### Your goal
Once the pictures have been removed, repeat the remainder of the records exactly.

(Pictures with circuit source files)
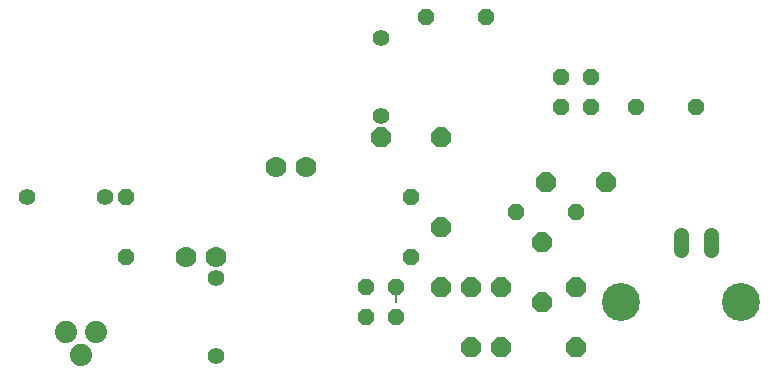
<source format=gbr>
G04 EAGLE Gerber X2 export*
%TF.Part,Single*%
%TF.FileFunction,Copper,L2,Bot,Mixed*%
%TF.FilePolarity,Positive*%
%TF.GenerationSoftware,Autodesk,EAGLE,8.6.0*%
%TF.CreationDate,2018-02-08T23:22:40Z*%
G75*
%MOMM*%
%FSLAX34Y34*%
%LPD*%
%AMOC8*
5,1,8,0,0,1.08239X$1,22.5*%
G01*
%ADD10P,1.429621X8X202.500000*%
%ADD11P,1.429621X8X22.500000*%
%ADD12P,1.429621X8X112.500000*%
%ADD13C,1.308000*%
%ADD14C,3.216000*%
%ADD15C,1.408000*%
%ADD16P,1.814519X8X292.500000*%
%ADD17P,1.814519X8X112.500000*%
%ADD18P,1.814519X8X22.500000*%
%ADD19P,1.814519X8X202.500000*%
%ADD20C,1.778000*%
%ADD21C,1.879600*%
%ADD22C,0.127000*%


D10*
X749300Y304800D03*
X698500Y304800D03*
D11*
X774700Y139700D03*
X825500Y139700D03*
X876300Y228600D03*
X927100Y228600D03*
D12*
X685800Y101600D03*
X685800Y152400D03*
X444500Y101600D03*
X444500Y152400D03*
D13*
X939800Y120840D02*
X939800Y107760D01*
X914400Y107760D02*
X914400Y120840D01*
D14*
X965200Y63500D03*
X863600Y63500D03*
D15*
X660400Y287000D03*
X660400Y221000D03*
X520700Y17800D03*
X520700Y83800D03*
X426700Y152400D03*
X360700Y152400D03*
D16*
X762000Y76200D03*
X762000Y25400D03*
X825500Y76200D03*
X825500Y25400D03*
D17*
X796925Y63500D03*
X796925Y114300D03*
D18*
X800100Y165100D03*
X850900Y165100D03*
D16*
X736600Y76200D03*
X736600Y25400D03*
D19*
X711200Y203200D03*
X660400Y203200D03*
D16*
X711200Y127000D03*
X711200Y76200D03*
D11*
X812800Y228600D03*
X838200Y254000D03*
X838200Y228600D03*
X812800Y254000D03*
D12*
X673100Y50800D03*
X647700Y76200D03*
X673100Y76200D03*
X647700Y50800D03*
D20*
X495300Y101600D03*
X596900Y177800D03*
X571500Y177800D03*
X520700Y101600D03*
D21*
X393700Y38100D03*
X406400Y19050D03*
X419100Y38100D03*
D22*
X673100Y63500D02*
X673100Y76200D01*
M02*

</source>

### Answer section
<source format=gbr>
G04 EAGLE Gerber X2 export*
%TF.Part,Single*%
%TF.FileFunction,Copper,L2,Bot,Mixed*%
%TF.FilePolarity,Positive*%
%TF.GenerationSoftware,Autodesk,EAGLE,8.6.0*%
%TF.CreationDate,2018-02-08T23:22:40Z*%
G75*
%MOMM*%
%FSLAX34Y34*%
%LPD*%
%AMOC8*
5,1,8,0,0,1.08239X$1,22.5*%
G01*
%ADD10P,1.429621X8X202.500000*%
%ADD11P,1.429621X8X22.500000*%
%ADD12P,1.429621X8X112.500000*%
%ADD13C,1.308000*%
%ADD14C,3.216000*%
%ADD15C,1.408000*%
%ADD16P,1.814519X8X292.500000*%
%ADD17P,1.814519X8X112.500000*%
%ADD18P,1.814519X8X22.500000*%
%ADD19P,1.814519X8X202.500000*%
%ADD20C,1.778000*%
%ADD21C,1.879600*%
%ADD22C,0.127000*%


D10*
X749300Y304800D03*
X698500Y304800D03*
D11*
X774700Y139700D03*
X825500Y139700D03*
X876300Y228600D03*
X927100Y228600D03*
D12*
X685800Y101600D03*
X685800Y152400D03*
X444500Y101600D03*
X444500Y152400D03*
D13*
X939800Y120840D02*
X939800Y107760D01*
X914400Y107760D02*
X914400Y120840D01*
D14*
X965200Y63500D03*
X863600Y63500D03*
D15*
X660400Y287000D03*
X660400Y221000D03*
X520700Y17800D03*
X520700Y83800D03*
X426700Y152400D03*
X360700Y152400D03*
D16*
X762000Y76200D03*
X762000Y25400D03*
X825500Y76200D03*
X825500Y25400D03*
D17*
X796925Y63500D03*
X796925Y114300D03*
D18*
X800100Y165100D03*
X850900Y165100D03*
D16*
X736600Y76200D03*
X736600Y25400D03*
D19*
X711200Y203200D03*
X660400Y203200D03*
D16*
X711200Y127000D03*
X711200Y76200D03*
D11*
X812800Y228600D03*
X838200Y254000D03*
X838200Y228600D03*
X812800Y254000D03*
D12*
X673100Y50800D03*
X647700Y76200D03*
X673100Y76200D03*
X647700Y50800D03*
D20*
X495300Y101600D03*
X596900Y177800D03*
X571500Y177800D03*
X520700Y101600D03*
D21*
X393700Y38100D03*
X406400Y19050D03*
X419100Y38100D03*
D22*
X673100Y63500D02*
X673100Y76200D01*
M02*

</source>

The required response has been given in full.